23. The submission of the said petitioner, at their best, give rise to questions of facts which cannot be properly or effectively addressed or adjudicated upon in the jurisdiction under Section 482 Cr. PC. In this context, the following observations of the Supreme Court in Rajiv Thapar (supra) need to be borne in mind :-
“29. The issue being examined in the instant case is the jurisdiction of the High Court under Section 482 CrPC, if it chooses to quash the initiation of the prosecution against an accused at the stage of issuing process, or at the stage of committal, or even at the stage of framing of charges. These are all stages before the commencement of the actual trial. The same parameters would naturally be available for later stages as well. The power vested in the High Court under Section 482 CrPC, at the stages referred to hereinabove, would have far-reaching consequences inasmuch as it would negate the prosecution's/complainant's case without allowing the prosecution/complainant to lead evidence. Such a determination must always be rendered with caution, care and circumspection. To invoke its inherent jurisdiction under Section 482 CrPC the High Court has to be fully satisfied that the material produced by the accused is such that would lead to the conclusion that his/their defence is based on sound, reasonable, and indubitable facts; the material produced is such as would rule out and displace the assertions contained in the charges levelled against the accused; and the material produced is such as would clearly reject and overrule the veracity of the allegations contained in the accusations levelled by the prosecution/complainant. It should be sufficient to rule out, reject and discard the accusations levelled by the prosecution/complainant, without the necessity of recording any evidence. For this the material relied upon by the defence should not have been refuted, or alternatively, cannot be justifiably refuted, being material of sterling and impeccable quality. The material relied upon by the accused should be such as would persuade a reasonable person to dismiss and condemn the actual basis of the accusations as false. In such a situation, the judicial conscience of the High Court would persuade it to exercise its power under Section 482 CrPC to quash such criminal proceedings, for that would prevent abuse of process of the court, and secure the ends of justice.” (emphasis supplied)

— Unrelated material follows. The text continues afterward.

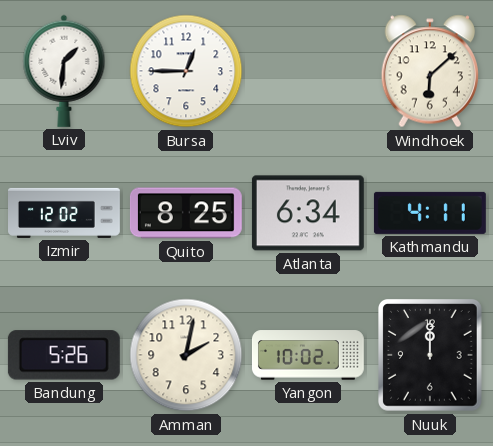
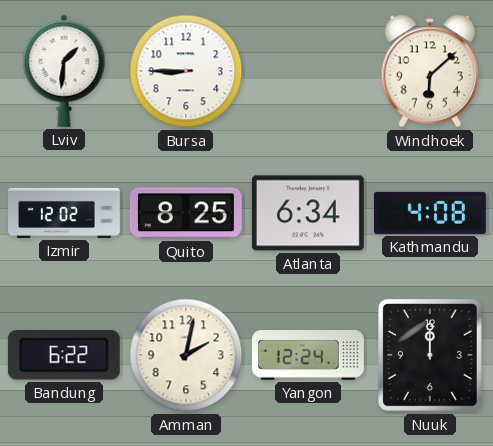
Bursa: 12:45 -> 8:45
Kathmandu: 4:11 -> 4:08
Bandung: 5:26 -> 6:22
Yangon: 10:02 -> 12:24
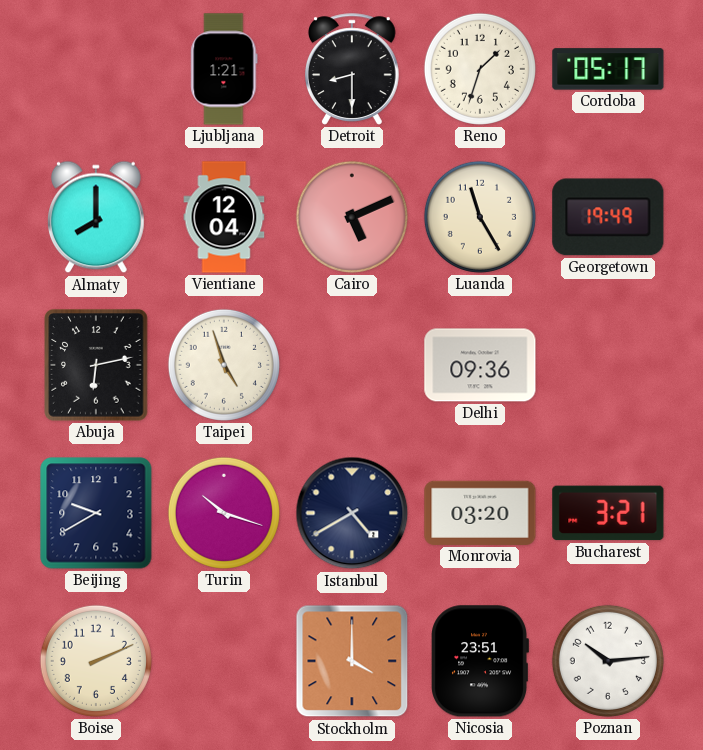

24. There are no special reasons shown as to why there should be a departure from the normal rule that factual inquiry must be held before the concerned criminal court.

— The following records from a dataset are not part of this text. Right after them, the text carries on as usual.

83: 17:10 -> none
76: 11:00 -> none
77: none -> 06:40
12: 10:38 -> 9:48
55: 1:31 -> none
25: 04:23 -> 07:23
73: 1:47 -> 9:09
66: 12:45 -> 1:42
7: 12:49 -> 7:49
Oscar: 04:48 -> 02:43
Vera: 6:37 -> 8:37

25. For the foregoing reasons, this court finds no good grounds to interfere in the proceedings against the petitioner (Yash Mehra) on charges other than for offences under Section 315 and 328 IPC. His petition to that extent must be dismissed.

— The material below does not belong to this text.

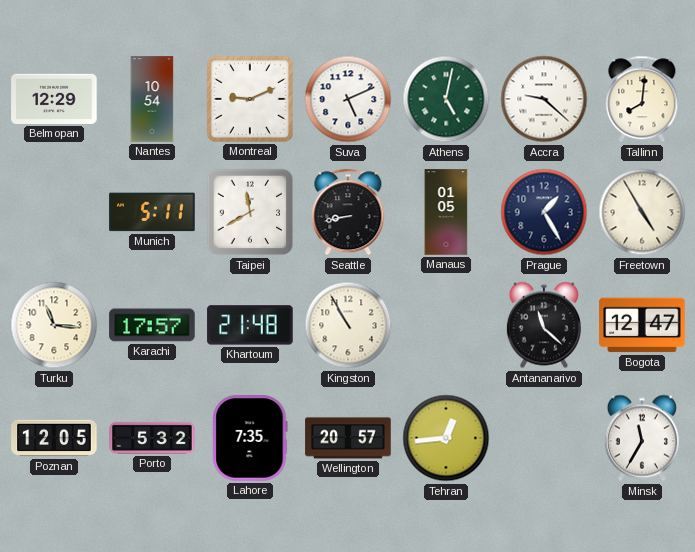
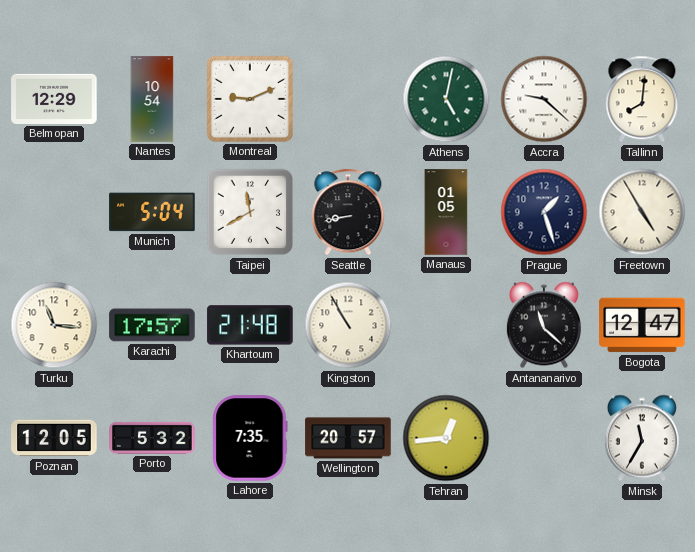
Suva: 5:11 -> none
Munich: 5:11 -> 5:04
Prague: 1:25 -> 1:27
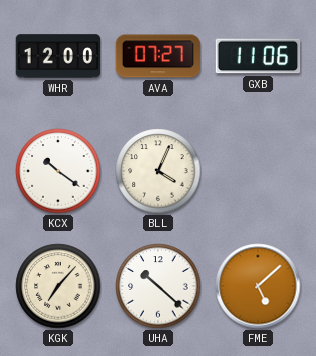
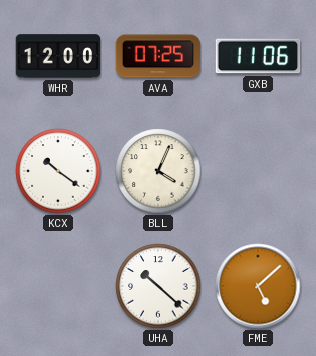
AVA: 07:27 -> 07:25
KGK: 7:07 -> none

26. In the result, Crl. MC 1223/2015 is allowed. The proceedings against the petitioner Tripat Chaudhary in the aforementioned criminal case instituted by Arundhati Sapru Mehra are hereby quashed. The other petition (Crl. M.C 947/16) of Yash Mehra is partly allowed. The summoning order passed against him by the Metropolitan Magistrate on the accusations for offences under Sections 315 and 328 IPC shall stand set aside. The proceedings for other offences indicated in the summoning order shall continue against him in accordance with law.
27. Both the petitions and the applications filed therewith are disposed of in above terms.